▸ **Activity**:
The lines from the top of the records below through the one containing "POTA-478, due: Oct 8 -> Oct 5" are to be transcribed exactly, and nothing else is to be added.

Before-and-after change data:
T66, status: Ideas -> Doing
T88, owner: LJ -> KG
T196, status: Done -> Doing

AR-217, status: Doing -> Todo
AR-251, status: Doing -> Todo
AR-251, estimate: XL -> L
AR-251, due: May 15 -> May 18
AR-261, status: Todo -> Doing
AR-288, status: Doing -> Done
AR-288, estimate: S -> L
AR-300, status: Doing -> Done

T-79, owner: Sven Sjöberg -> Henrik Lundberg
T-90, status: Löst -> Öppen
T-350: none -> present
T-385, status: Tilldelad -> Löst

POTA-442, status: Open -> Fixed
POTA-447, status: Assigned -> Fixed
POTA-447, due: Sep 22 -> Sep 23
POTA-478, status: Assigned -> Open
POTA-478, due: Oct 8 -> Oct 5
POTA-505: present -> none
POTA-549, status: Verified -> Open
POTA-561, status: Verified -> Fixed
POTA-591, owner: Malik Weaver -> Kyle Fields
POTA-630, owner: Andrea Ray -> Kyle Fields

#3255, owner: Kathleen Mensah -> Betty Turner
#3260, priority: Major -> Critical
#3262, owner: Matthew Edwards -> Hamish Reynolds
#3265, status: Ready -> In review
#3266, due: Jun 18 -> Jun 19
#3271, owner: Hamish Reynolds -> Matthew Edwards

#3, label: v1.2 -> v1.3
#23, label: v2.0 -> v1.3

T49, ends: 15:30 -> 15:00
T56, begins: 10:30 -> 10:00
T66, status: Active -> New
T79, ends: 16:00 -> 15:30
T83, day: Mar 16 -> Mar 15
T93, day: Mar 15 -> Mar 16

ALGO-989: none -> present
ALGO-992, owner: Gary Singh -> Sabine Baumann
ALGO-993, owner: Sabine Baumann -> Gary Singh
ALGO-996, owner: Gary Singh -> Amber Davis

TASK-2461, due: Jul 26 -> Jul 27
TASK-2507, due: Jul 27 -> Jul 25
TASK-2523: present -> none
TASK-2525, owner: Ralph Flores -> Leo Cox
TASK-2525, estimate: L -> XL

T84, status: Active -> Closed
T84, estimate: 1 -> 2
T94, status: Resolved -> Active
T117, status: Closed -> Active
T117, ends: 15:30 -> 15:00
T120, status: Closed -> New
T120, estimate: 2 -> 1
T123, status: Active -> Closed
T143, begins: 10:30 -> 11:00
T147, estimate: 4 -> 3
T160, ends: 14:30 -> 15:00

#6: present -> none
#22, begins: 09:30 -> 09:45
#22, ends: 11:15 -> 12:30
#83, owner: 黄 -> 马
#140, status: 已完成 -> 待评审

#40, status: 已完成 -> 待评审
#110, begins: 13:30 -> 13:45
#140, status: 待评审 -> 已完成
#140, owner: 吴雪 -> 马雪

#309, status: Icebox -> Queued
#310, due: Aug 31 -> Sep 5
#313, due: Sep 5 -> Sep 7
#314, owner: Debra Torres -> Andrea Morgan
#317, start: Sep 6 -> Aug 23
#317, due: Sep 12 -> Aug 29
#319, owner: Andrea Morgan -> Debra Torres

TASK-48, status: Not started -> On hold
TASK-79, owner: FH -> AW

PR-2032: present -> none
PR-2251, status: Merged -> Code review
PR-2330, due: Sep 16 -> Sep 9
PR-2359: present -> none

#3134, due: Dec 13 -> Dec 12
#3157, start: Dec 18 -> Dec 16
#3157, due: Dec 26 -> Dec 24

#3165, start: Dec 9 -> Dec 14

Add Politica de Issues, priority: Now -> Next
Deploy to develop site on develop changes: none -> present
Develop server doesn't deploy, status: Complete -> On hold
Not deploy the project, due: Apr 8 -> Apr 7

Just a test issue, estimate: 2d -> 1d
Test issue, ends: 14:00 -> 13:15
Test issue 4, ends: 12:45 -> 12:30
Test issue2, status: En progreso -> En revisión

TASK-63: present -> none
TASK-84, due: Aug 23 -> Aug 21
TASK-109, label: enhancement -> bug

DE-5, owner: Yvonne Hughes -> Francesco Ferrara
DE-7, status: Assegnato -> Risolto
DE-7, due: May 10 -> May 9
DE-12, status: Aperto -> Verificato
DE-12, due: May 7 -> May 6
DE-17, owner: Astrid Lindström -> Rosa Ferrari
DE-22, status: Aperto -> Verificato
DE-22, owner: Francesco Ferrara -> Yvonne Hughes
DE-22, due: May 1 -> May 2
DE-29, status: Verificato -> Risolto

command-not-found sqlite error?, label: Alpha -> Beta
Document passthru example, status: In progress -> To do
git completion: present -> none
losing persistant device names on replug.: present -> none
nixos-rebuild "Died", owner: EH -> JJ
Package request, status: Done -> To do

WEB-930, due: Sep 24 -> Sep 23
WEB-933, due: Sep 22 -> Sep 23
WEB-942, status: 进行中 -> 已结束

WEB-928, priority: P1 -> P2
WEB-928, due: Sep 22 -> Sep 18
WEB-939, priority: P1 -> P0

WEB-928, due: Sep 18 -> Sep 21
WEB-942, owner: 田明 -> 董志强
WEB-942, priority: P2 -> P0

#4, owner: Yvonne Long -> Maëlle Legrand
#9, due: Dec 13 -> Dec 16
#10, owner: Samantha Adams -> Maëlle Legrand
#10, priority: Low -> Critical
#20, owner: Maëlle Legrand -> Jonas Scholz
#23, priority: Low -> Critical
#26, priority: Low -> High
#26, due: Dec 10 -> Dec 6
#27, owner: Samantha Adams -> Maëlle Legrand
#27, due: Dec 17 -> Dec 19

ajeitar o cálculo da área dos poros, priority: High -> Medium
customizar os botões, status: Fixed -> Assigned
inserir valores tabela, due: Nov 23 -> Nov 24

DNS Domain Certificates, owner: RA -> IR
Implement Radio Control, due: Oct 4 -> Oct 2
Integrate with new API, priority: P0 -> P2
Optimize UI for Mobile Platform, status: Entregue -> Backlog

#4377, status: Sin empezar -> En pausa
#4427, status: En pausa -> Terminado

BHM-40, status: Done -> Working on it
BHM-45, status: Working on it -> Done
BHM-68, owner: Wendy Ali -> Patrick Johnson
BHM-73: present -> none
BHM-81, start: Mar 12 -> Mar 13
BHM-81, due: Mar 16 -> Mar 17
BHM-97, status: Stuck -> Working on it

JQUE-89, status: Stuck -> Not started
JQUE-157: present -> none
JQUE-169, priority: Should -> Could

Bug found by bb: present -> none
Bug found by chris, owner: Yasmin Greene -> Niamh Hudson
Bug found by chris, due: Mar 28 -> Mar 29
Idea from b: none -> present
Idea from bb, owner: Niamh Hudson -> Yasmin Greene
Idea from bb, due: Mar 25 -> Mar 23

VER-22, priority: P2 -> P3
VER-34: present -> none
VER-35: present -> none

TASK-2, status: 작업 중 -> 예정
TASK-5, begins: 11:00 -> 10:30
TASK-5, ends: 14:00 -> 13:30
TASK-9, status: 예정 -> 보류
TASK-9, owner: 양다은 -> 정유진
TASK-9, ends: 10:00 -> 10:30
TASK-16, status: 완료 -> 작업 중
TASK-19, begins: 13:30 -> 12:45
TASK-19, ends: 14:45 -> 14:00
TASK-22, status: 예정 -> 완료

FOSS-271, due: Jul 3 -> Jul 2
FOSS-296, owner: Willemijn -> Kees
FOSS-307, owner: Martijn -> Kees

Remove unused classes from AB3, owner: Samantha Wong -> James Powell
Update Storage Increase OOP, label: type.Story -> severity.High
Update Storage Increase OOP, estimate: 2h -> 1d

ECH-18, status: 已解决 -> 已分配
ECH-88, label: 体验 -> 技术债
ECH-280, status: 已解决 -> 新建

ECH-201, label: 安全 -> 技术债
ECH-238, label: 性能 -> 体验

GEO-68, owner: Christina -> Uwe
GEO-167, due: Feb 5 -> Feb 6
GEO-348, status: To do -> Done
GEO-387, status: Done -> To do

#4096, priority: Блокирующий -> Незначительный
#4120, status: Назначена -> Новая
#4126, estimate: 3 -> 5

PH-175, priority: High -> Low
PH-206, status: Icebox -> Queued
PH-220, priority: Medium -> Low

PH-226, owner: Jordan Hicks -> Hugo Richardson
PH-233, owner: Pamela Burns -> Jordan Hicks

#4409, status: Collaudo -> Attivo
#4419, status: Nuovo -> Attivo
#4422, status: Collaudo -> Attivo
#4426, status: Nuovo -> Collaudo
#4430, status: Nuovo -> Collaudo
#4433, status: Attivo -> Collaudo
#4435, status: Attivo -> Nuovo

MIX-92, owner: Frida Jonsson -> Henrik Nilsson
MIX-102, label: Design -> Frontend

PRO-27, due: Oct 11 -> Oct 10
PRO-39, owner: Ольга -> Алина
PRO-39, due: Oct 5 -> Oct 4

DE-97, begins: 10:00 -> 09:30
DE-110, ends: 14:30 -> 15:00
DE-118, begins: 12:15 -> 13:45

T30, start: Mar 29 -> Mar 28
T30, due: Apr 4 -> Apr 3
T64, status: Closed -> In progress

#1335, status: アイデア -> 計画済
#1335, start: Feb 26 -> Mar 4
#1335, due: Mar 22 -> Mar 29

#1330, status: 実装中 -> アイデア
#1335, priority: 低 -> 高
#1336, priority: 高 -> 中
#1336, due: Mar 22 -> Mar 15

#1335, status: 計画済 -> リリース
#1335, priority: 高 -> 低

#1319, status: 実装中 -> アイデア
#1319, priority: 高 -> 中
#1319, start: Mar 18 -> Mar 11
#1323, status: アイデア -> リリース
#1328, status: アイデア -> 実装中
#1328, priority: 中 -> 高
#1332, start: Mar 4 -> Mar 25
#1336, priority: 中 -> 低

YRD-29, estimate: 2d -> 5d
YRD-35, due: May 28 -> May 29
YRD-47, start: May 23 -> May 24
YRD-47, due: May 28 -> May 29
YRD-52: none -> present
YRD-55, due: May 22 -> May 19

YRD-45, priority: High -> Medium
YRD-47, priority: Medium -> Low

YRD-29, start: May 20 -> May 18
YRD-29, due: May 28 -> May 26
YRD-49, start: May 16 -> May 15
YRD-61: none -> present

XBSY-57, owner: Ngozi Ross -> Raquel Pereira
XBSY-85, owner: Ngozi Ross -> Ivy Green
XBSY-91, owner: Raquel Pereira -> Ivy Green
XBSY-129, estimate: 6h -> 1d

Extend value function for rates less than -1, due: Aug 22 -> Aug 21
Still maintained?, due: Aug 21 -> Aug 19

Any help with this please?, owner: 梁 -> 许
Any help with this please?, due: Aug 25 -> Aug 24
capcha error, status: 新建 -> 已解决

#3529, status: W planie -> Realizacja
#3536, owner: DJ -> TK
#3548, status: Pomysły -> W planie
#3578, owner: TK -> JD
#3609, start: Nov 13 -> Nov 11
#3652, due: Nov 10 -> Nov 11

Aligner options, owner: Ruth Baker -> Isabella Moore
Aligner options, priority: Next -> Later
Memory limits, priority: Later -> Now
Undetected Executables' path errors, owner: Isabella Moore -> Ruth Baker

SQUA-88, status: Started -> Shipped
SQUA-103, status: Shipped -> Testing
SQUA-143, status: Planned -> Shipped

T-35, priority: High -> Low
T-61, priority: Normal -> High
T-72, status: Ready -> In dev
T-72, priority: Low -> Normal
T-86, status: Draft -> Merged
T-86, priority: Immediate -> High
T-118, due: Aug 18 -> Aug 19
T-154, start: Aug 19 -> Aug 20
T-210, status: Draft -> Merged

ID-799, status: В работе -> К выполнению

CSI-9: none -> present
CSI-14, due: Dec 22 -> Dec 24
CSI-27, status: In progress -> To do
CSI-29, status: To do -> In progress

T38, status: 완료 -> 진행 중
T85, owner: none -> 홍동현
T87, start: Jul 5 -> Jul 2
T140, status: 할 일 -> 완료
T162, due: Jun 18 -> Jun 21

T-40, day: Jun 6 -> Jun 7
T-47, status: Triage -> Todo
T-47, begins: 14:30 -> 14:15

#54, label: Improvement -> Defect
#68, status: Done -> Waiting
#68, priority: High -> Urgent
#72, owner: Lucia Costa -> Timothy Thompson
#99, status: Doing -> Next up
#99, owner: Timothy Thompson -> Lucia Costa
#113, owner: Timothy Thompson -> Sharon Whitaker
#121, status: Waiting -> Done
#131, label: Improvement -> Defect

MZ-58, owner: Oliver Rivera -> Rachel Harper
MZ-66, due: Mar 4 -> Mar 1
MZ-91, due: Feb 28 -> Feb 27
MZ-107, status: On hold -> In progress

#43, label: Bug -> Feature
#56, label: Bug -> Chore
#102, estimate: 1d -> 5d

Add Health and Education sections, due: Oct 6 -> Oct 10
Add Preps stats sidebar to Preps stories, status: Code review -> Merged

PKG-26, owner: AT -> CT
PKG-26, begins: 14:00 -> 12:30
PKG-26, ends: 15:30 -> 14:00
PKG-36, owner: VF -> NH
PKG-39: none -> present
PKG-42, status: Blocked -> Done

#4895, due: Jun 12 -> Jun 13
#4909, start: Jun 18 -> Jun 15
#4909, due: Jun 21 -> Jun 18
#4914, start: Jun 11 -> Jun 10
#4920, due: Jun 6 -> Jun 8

▸ **Exercise answer**:
T66, status: Ideas -> Doing
T88, owner: LJ -> KG
T196, status: Done -> Doing

AR-217, status: Doing -> Todo
AR-251, status: Doing -> Todo
AR-251, estimate: XL -> L
AR-251, due: May 15 -> May 18
AR-261, status: Todo -> Doing
AR-288, status: Doing -> Done
AR-288, estimate: S -> L
AR-300, status: Doing -> Done

T-79, owner: Sven Sjöberg -> Henrik Lundberg
T-90, status: Löst -> Öppen
T-350: none -> present
T-385, status: Tilldelad -> Löst

POTA-442, status: Open -> Fixed
POTA-447, status: Assigned -> Fixed
POTA-447, due: Sep 22 -> Sep 23
POTA-478, status: Assigned -> Open
POTA-478, due: Oct 8 -> Oct 5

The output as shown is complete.